Re: max_standby_delay considered harmful

From: Greg Smith <greg(at)2ndquadrant(dot)com>
To: Bruce Momjian <bruce(at)momjian(dot)us>
Cc: Robert Haas <robertmhaas(at)gmail(dot)com>, Simon Riggs <simon(at)2ndquadrant(dot)com>, Josh Berkus <josh(at)agliodbs(dot)com>, pgsql-hackers(at)postgresql(dot)org
Subject: Re: max_standby_delay considered harmful
Date: 2010-05-08 23:04:23
Message-ID: 4BE5EDF7.6030305@2ndquadrant.com
Views: Raw Message | Whole Thread | Download mbox | Resend email
Thread:
Lists: pgsql-hackers

Bruce Momjian wrote:
> I think the big question is whether this issue is significant enough
> that we should ignore our policy of no feature design during beta

The idea that you're considering removal of a feature that we already
have people using in beta and making plans around is a policy violation
too you know. A freeze should include not cutting things just because
their UI or implementation is not ideal yet. And you've been using the
word "consensus" here when there is no such thing. At best there's
barely a majority here among people who have stated an opinion, and
consensus means something much stronger even than that; that means
something closer to unanimity. I thought the summary of where the
project is at Josh wrote at
http://archives.postgresql.org/message-id/4BE31279.7040002@agliodbs.com
was excellent, both from a technical and a process commentary
standpoint. I'd be completely happy to follow that plan, and then we'd
be at a consensus--with no one left arguing.

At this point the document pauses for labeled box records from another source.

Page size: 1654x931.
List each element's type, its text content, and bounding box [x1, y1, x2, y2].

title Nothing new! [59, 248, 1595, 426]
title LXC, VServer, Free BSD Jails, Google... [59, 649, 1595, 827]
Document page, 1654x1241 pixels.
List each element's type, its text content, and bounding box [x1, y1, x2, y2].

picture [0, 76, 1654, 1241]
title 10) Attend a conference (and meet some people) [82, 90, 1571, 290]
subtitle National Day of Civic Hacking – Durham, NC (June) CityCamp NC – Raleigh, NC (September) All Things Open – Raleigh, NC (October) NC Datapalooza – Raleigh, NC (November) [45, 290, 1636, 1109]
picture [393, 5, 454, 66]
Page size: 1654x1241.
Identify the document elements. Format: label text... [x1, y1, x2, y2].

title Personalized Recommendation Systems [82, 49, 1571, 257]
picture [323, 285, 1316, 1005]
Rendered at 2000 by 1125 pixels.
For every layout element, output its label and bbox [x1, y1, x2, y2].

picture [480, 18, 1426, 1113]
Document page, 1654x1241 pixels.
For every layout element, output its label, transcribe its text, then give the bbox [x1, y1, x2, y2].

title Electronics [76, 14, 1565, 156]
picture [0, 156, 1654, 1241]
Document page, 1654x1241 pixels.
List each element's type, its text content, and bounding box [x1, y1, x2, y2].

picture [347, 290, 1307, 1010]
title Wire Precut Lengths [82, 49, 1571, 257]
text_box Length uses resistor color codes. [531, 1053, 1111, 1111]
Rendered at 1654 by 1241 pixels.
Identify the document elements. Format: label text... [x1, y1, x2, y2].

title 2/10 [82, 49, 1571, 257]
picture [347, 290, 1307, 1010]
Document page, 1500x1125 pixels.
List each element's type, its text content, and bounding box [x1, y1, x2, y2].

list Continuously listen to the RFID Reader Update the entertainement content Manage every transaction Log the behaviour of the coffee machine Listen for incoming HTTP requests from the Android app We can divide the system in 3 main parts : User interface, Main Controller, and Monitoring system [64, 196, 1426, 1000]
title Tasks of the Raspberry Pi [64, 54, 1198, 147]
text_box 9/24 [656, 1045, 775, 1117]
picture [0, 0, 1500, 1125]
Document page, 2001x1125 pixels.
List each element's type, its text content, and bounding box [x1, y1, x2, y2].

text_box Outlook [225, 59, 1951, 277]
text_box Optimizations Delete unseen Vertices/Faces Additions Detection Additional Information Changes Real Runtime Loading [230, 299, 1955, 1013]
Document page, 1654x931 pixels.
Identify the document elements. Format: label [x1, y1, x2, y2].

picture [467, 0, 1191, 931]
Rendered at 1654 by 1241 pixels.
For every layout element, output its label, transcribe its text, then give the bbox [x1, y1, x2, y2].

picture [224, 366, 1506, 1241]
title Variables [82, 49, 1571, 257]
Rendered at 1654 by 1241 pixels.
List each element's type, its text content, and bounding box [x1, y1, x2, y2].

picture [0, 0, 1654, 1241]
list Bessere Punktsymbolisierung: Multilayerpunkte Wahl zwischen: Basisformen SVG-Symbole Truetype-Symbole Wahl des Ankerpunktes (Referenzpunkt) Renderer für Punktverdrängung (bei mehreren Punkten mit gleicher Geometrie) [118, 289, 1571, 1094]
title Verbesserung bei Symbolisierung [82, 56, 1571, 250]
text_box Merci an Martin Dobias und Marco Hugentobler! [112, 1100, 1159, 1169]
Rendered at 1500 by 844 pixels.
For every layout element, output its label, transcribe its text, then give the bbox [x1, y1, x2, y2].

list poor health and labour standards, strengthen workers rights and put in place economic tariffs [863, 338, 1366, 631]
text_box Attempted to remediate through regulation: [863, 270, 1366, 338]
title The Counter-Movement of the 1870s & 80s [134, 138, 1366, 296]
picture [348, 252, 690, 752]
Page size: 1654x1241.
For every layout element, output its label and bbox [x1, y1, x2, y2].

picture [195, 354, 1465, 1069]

It was very clear back in February that if SR didn't hit the feature set
to make HS less troublesome out of the box, there would be some
limitations here, and that set of concerns hasn't changed much since
then. I thought the backup plan if we didn't get things like xid
feedback was to keep the capability as written anyway, knowing that it's
still much better than no control over cancellation timing available at
all. Keep improving documentation around its issues, and continue to
hack away at them in user space and in the field. Then we do better for
9.1. You seem bent on removing the feedback part of that cycle.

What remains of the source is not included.